Objective
Your task is to copy the listing exactly, with the pictures left out.
### Data section
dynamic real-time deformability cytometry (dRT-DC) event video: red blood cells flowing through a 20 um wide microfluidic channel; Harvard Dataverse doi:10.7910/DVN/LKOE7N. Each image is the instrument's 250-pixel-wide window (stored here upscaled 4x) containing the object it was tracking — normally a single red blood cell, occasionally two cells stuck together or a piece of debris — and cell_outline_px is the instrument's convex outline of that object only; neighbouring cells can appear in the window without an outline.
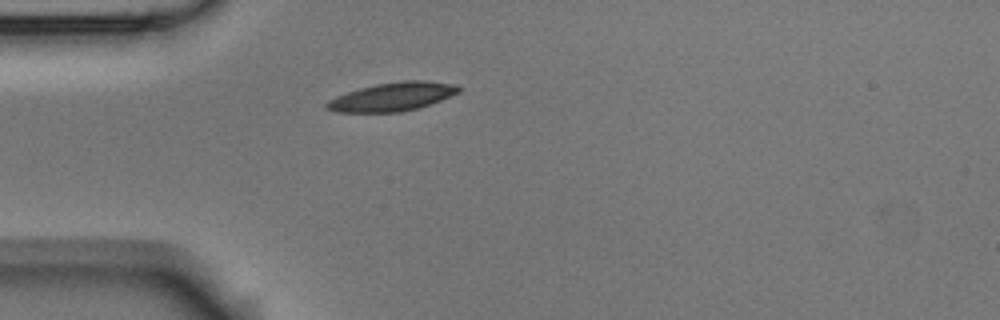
{"species": "Egyptian fruit bat (a non-hibernating species)", "species_latin": "Rousettus aegyptiacus", "temperature_condition": "room temperature", "stored_images_in_passage": 1, "camera_frame_rate_fps": 3000, "um_per_image_px": 0.085, "animal": {"sex": "male"}, "frame": {"image": 1, "passage_image": 1, "time_ms": 0.0, "image_size_px": [1000, 320], "cell_outline_px": [[460, 92], [440, 100], [416, 108], [400, 112], [336, 112], [324, 108], [324, 104], [328, 100], [336, 96], [360, 88], [376, 84], [404, 80], [424, 80], [456, 84], [460, 88]], "centroid_in_image_um": [33.32, 8.22], "position_along_channel_um": 51.7, "area_um2": 21.85}}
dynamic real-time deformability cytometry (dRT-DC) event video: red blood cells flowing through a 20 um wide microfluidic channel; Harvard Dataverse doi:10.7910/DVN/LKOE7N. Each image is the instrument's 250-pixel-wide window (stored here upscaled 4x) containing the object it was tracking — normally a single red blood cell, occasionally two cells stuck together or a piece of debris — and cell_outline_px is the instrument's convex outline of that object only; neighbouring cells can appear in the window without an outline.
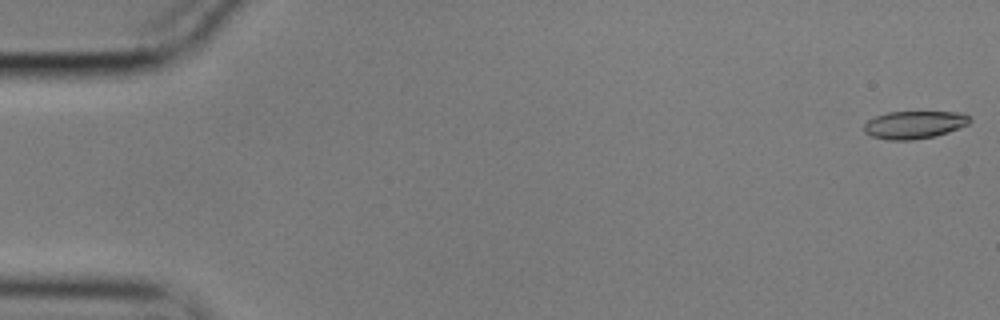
{"species": "common noctule bat (a hibernating species)", "species_latin": "Nyctalus noctula", "temperature_condition": "cold", "stored_images_in_passage": 56, "camera_frame_rate_fps": 3000, "um_per_image_px": 0.085, "animal": {"sex": "male", "body_mass_g": 17.9}, "frame": {"image": 1, "passage_image": 1, "time_ms": 0.0, "image_size_px": [1000, 320], "cell_outline_px": [[972, 120], [968, 124], [948, 132], [936, 136], [912, 140], [888, 140], [872, 136], [864, 132], [864, 124], [868, 120], [876, 116], [888, 112], [964, 112]], "centroid_in_image_um": [77.72, 10.6], "position_along_channel_um": 7.3, "area_um2": 17.11}}
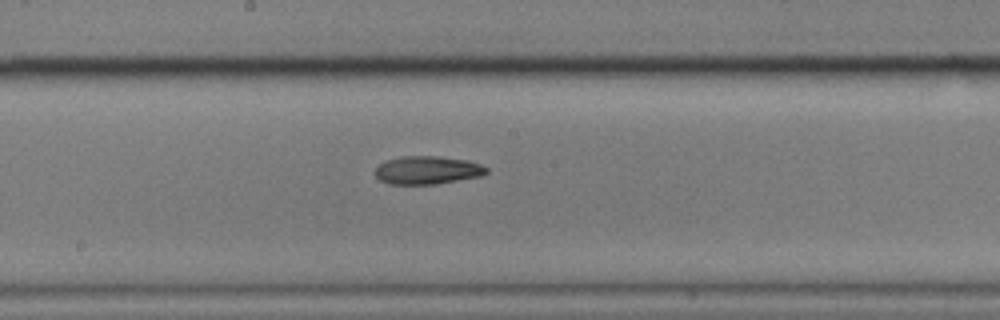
{"frame": {"image": 2, "passage_image": 30, "time_ms": 9.667, "image_size_px": [1000, 320], "cell_outline_px": [[488, 172], [480, 176], [436, 184], [388, 184], [380, 180], [376, 176], [376, 168], [380, 164], [388, 160], [400, 156], [436, 156], [468, 160], [480, 164], [488, 168]], "centroid_in_image_um": [36.33, 14.46], "position_along_channel_um": 211.9, "area_um2": 18.15}}
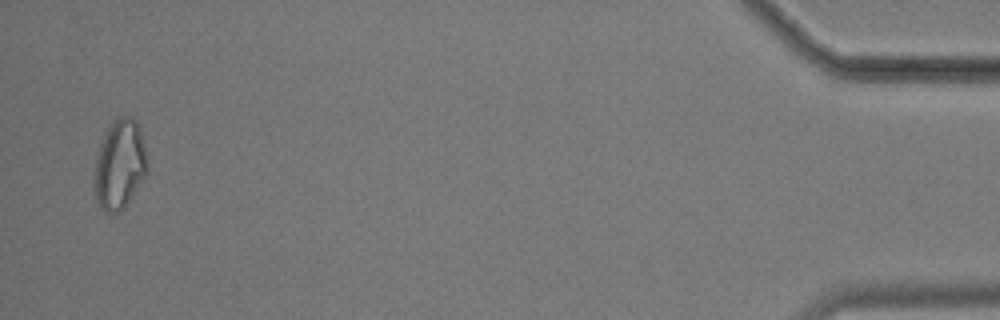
{"frame": {"image": 3, "passage_image": 55, "time_ms": 18.0, "image_size_px": [1000, 320], "cell_outline_px": [[148, 168], [144, 176], [124, 208], [120, 212], [108, 212], [96, 200], [96, 160], [100, 144], [108, 128], [116, 116], [132, 116], [136, 120], [140, 132], [144, 148]], "centroid_in_image_um": [10.19, 13.94], "position_along_channel_um": 425.0, "area_um2": 26.65}, "authors_computed_cell_mechanics": {"area_um2": 18.3515, "velocity_mm_per_s": 3.5559, "shape_relaxation_time_tau1_ms": 5.3596, "shape_relaxation_time_tau2_ms": null, "deformation_change_tau1": 0.132, "deformation_change_tau2": null}}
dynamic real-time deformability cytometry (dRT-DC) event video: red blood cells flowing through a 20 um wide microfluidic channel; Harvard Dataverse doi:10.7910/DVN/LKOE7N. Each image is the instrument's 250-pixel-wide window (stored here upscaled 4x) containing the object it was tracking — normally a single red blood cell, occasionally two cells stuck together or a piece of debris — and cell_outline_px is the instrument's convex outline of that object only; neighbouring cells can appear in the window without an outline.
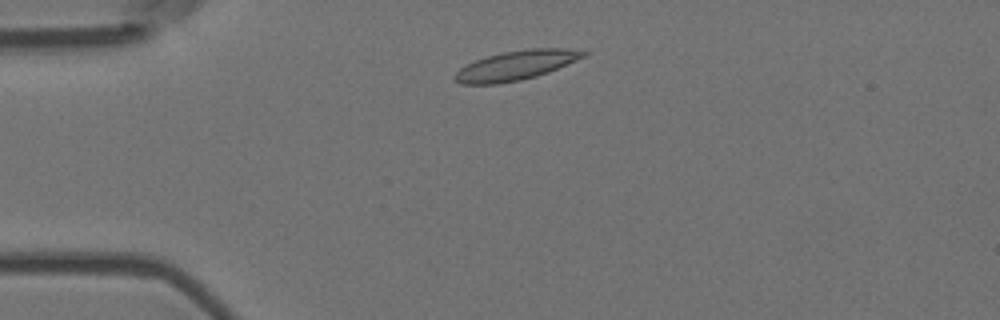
{"species": "Egyptian fruit bat (a non-hibernating species)", "species_latin": "Rousettus aegyptiacus", "temperature_condition": "room temperature", "stored_images_in_passage": 4, "camera_frame_rate_fps": 3000, "um_per_image_px": 0.085, "animal": {"sex": "female"}, "frame": {"image": 1, "passage_image": 2, "time_ms": 0.333, "image_size_px": [1000, 320], "cell_outline_px": [[588, 52], [584, 56], [576, 60], [548, 72], [536, 76], [520, 80], [496, 84], [460, 84], [452, 76], [460, 68], [476, 60], [488, 56], [504, 52], [528, 48], [568, 48]], "centroid_in_image_um": [43.84, 5.56], "position_along_channel_um": 41.2, "area_um2": 21.79}}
######
Final result
dynamic real-time deformability cytometry (dRT-DC) event video: red blood cells flowing through a 20 um wide microfluidic channel; Harvard Dataverse doi:10.7910/DVN/LKOE7N. Each image is the instrument's 250-pixel-wide window (stored here upscaled 4x) containing the object it was tracking — normally a single red blood cell, occasionally two cells stuck together or a piece of debris — and cell_outline_px is the instrument's convex outline of that object only; neighbouring cells can appear in the window without an outline.
{"species": "Egyptian fruit bat (a non-hibernating species)", "species_latin": "Rousettus aegyptiacus", "temperature_condition": "room temperature", "stored_images_in_passage": 1, "camera_frame_rate_fps": 3000, "um_per_image_px": 0.085, "animal": {"sex": "male"}, "frame": {"image": 1, "passage_image": 1, "time_ms": 0.0, "image_size_px": [1000, 320], "cell_outline_px": [[460, 92], [440, 100], [416, 108], [400, 112], [336, 112], [324, 108], [324, 104], [328, 100], [336, 96], [360, 88], [376, 84], [404, 80], [424, 80], [456, 84], [460, 88]], "centroid_in_image_um": [33.32, 8.22], "position_along_channel_um": 51.7, "area_um2": 21.85}}
dynamic real-time deformability cytometry (dRT-DC) event video: red blood cells flowing through a 20 um wide microfluidic channel; Harvard Dataverse doi:10.7910/DVN/LKOE7N. Each image is the instrument's 250-pixel-wide window (stored here upscaled 4x) containing the object it was tracking — normally a single red blood cell, occasionally two cells stuck together or a piece of debris — and cell_outline_px is the instrument's convex outline of that object only; neighbouring cells can appear in the window without an outline.
{"species": "common noctule bat (a hibernating species)", "species_latin": "Nyctalus noctula", "temperature_condition": "cold", "stored_images_in_passage": 56, "camera_frame_rate_fps": 3000, "um_per_image_px": 0.085, "animal": {"sex": "male", "body_mass_g": 17.9}, "frame": {"image": 1, "passage_image": 1, "time_ms": 0.0, "image_size_px": [1000, 320], "cell_outline_px": [[972, 120], [968, 124], [948, 132], [936, 136], [912, 140], [888, 140], [872, 136], [864, 132], [864, 124], [868, 120], [876, 116], [888, 112], [964, 112]], "centroid_in_image_um": [77.72, 10.6], "position_along_channel_um": 7.3, "area_um2": 17.11}}
{"frame": {"image": 2, "passage_image": 30, "time_ms": 9.667, "image_size_px": [1000, 320], "cell_outline_px": [[488, 172], [480, 176], [436, 184], [388, 184], [380, 180], [376, 176], [376, 168], [380, 164], [388, 160], [400, 156], [436, 156], [468, 160], [480, 164], [488, 168]], "centroid_in_image_um": [36.33, 14.46], "position_along_channel_um": 211.9, "area_um2": 18.15}}
{"frame": {"image": 3, "passage_image": 55, "time_ms": 18.0, "image_size_px": [1000, 320], "cell_outline_px": [[148, 168], [144, 176], [124, 208], [120, 212], [108, 212], [96, 200], [96, 160], [100, 144], [108, 128], [116, 116], [132, 116], [136, 120], [140, 132], [144, 148]], "centroid_in_image_um": [10.19, 13.94], "position_along_channel_um": 425.0, "area_um2": 26.65}, "authors_computed_cell_mechanics": {"area_um2": 18.3515, "velocity_mm_per_s": 3.5559, "shape_relaxation_time_tau1_ms": 5.3596, "shape_relaxation_time_tau2_ms": null, "deformation_change_tau1": 0.132, "deformation_change_tau2": null}}
dynamic real-time deformability cytometry (dRT-DC) event video: red blood cells flowing through a 20 um wide microfluidic channel; Harvard Dataverse doi:10.7910/DVN/LKOE7N. Each image is the instrument's 250-pixel-wide window (stored here upscaled 4x) containing the object it was tracking — normally a single red blood cell, occasionally two cells stuck together or a piece of debris — and cell_outline_px is the instrument's convex outline of that object only; neighbouring cells can appear in the window without an outline.
{"species": "Egyptian fruit bat (a non-hibernating species)", "species_latin": "Rousettus aegyptiacus", "temperature_condition": "room temperature", "stored_images_in_passage": 4, "camera_frame_rate_fps": 3000, "um_per_image_px": 0.085, "animal": {"sex": "female"}, "frame": {"image": 1, "passage_image": 2, "time_ms": 0.333, "image_size_px": [1000, 320], "cell_outline_px": [[588, 52], [584, 56], [576, 60], [548, 72], [536, 76], [520, 80], [496, 84], [460, 84], [452, 76], [460, 68], [476, 60], [488, 56], [504, 52], [528, 48], [568, 48]], "centroid_in_image_um": [43.84, 5.56], "position_along_channel_um": 41.2, "area_um2": 21.79}}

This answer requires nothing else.